(Stored entries)
──────────

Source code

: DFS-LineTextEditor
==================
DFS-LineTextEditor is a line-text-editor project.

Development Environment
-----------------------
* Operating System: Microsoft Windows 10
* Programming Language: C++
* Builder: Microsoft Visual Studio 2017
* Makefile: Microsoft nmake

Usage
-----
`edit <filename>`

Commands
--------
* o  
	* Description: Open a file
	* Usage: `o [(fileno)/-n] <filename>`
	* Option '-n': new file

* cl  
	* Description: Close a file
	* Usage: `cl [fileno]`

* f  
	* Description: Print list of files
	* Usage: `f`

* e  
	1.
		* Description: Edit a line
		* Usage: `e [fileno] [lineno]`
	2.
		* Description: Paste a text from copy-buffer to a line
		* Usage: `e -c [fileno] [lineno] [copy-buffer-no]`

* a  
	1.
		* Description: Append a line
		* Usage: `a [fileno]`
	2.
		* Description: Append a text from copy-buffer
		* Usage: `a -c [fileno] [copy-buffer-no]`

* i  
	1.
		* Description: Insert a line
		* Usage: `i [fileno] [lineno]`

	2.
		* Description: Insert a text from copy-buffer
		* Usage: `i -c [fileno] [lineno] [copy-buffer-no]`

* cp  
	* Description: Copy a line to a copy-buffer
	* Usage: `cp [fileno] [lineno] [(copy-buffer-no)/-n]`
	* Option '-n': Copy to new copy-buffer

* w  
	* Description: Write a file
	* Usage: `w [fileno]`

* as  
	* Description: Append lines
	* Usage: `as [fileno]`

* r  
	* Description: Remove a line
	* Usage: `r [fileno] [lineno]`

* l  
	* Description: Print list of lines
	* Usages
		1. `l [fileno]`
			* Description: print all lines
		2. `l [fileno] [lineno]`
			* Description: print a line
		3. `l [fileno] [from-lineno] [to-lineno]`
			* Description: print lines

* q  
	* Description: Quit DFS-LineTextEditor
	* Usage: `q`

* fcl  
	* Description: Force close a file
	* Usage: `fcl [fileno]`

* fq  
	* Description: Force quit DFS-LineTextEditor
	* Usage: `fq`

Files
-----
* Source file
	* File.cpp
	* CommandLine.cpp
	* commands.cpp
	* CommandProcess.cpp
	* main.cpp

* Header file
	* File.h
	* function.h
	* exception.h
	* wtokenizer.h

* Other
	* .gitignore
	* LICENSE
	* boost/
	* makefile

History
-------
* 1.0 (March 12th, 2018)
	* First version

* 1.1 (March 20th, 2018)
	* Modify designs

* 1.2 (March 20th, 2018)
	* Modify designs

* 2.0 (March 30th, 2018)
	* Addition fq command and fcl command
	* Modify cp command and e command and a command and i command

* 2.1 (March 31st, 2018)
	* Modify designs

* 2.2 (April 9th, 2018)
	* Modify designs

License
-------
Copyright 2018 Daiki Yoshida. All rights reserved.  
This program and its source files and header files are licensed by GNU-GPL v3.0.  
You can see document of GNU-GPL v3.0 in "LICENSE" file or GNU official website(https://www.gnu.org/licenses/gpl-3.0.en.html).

──────────

All of the data, start to finish: please output it exactly.

[Reply to the task]
Source code

: DFS-LineTextEditor
==================
DFS-LineTextEditor is a line-text-editor project.

Development Environment
-----------------------
* Operating System: Microsoft Windows 10
* Programming Language: C++
* Builder: Microsoft Visual Studio 2017
* Makefile: Microsoft nmake

Usage
-----
`edit <filename>`

Commands
--------
* o  
	* Description: Open a file
	* Usage: `o [(fileno)/-n] <filename>`
	* Option '-n': new file

* cl  
	* Description: Close a file
	* Usage: `cl [fileno]`

* f  
	* Description: Print list of files
	* Usage: `f`

* e  
	1.
		* Description: Edit a line
		* Usage: `e [fileno] [lineno]`
	2.
		* Description: Paste a text from copy-buffer to a line
		* Usage: `e -c [fileno] [lineno] [copy-buffer-no]`

* a  
	1.
		* Description: Append a line
		* Usage: `a [fileno]`
	2.
		* Description: Append a text from copy-buffer
		* Usage: `a -c [fileno] [copy-buffer-no]`

* i  
	1.
		* Description: Insert a line
		* Usage: `i [fileno] [lineno]`

	2.
		* Description: Insert a text from copy-buffer
		* Usage: `i -c [fileno] [lineno] [copy-buffer-no]`

* cp  
	* Description: Copy a line to a copy-buffer
	* Usage: `cp [fileno] [lineno] [(copy-buffer-no)/-n]`
	* Option '-n': Copy to new copy-buffer

* w  
	* Description: Write a file
	* Usage: `w [fileno]`

* as  
	* Description: Append lines
	* Usage: `as [fileno]`

* r  
	* Description: Remove a line
	* Usage: `r [fileno] [lineno]`

* l  
	* Description: Print list of lines
	* Usages
		1. `l [fileno]`
			* Description: print all lines
		2. `l [fileno] [lineno]`
			* Description: print a line
		3. `l [fileno] [from-lineno] [to-lineno]`
			* Description: print lines

* q  
	* Description: Quit DFS-LineTextEditor
	* Usage: `q`

* fcl  
	* Description: Force close a file
	* Usage: `fcl [fileno]`

* fq  
	* Description: Force quit DFS-LineTextEditor
	* Usage: `fq`

Files
-----
* Source file
	* File.cpp
	* CommandLine.cpp
	* commands.cpp
	* CommandProcess.cpp
	* main.cpp

* Header file
	* File.h
	* function.h
	* exception.h
	* wtokenizer.h

* Other
	* .gitignore
	* LICENSE
	* boost/
	* makefile

History
-------
* 1.0 (March 12th, 2018)
	* First version

* 1.1 (March 20th, 2018)
	* Modify designs

* 1.2 (March 20th, 2018)
	* Modify designs

* 2.0 (March 30th, 2018)
	* Addition fq command and fcl command
	* Modify cp command and e command and a command and i command

* 2.1 (March 31st, 2018)
	* Modify designs

* 2.2 (April 9th, 2018)
	* Modify designs

License
-------
Copyright 2018 Daiki Yoshida. All rights reserved.  
This program and its source files and header files are licensed by GNU-GPL v3.0.  
You can see document of GNU-GPL v3.0 in "LICENSE" file or GNU official website(https://www.gnu.org/licenses/gpl-3.0.en.html).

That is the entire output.